SOURCE INFORMATION -
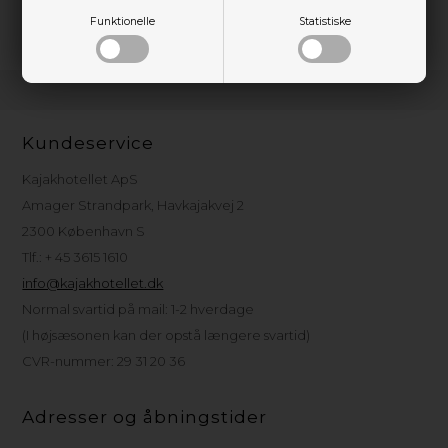
varmt vejr. Fremstillet på en Fair Trade Certified™ fabrik.
Funktionelle
Statistiske
Kundeservice
Kajakhotellet ApS
Amager Strandpark, Havkajakvej 2
2300 København S
Tlf.: + 45 3615 1610
info@kajakhotellet.dk
Normal svartid på mail: 1-2 hverdage
(I højsæsonen kan der opstå længere svartid)
CVR-nummer: 29 31 20 36
Adresser og åbningstider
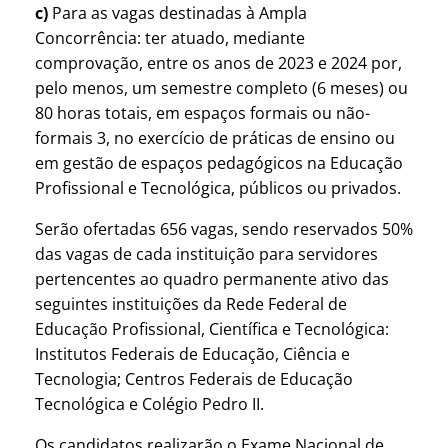
c)
Para as vagas destinadas à Ampla
Concorrência: ter atuado, mediante
comprovação, entre os anos de 2023 e 2024 por,
pelo menos, um semestre completo (6 meses) ou
80 horas totais, em espaços formais ou não-
formais 3, no exercício de práticas de ensino ou
em gestão de espaços pedagógicos na Educação
Profissional e Tecnológica, públicos ou privados.
Serão ofertadas 656 vagas, sendo reservados 50%
das vagas de cada instituição para servidores
pertencentes ao quadro permanente ativo das
seguintes instituições da Rede Federal de
Educação Profissional, Científica e Tecnológica:
Institutos Federais de Educação, Ciência e
Tecnologia; Centros Federais de Educação
Tecnológica e Colégio Pedro II.
Os candidatos realizarão o Exame Nacional de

EXERCISE DESCRIPTION - Reproduce all of the material above with every instance of "vagas" switched to "oportunidades" and everything else unchanged, leaving out the pictures.

SOLVED PROBLEM -
varmt vejr. Fremstillet på en Fair Trade Certified™ fabrik.
Funktionelle
Statistiske
Kundeservice
Kajakhotellet ApS
Amager Strandpark, Havkajakvej 2
2300 København S
Tlf.: + 45 3615 1610
info@kajakhotellet.dk
Normal svartid på mail: 1-2 hverdage
(I højsæsonen kan der opstå længere svartid)
CVR-nummer: 29 31 20 36
Adresser og åbningstider
c)
Para as oportunidades destinadas à Ampla
Concorrência: ter atuado, mediante
comprovação, entre os anos de 2023 e 2024 por,
pelo menos, um semestre completo (6 meses) ou
80 horas totais, em espaços formais ou não-
formais 3, no exercício de práticas de ensino ou
em gestão de espaços pedagógicos na Educação
Profissional e Tecnológica, públicos ou privados.
Serão ofertadas 656 oportunidades, sendo reservados 50%
das oportunidades de cada instituição para servidores
pertencentes ao quadro permanente ativo das
seguintes instituições da Rede Federal de
Educação Profissional, Científica e Tecnológica:
Institutos Federais de Educação, Ciência e
Tecnologia; Centros Federais de Educação
Tecnológica e Colégio Pedro II.
Os candidatos realizarão o Exame Nacional de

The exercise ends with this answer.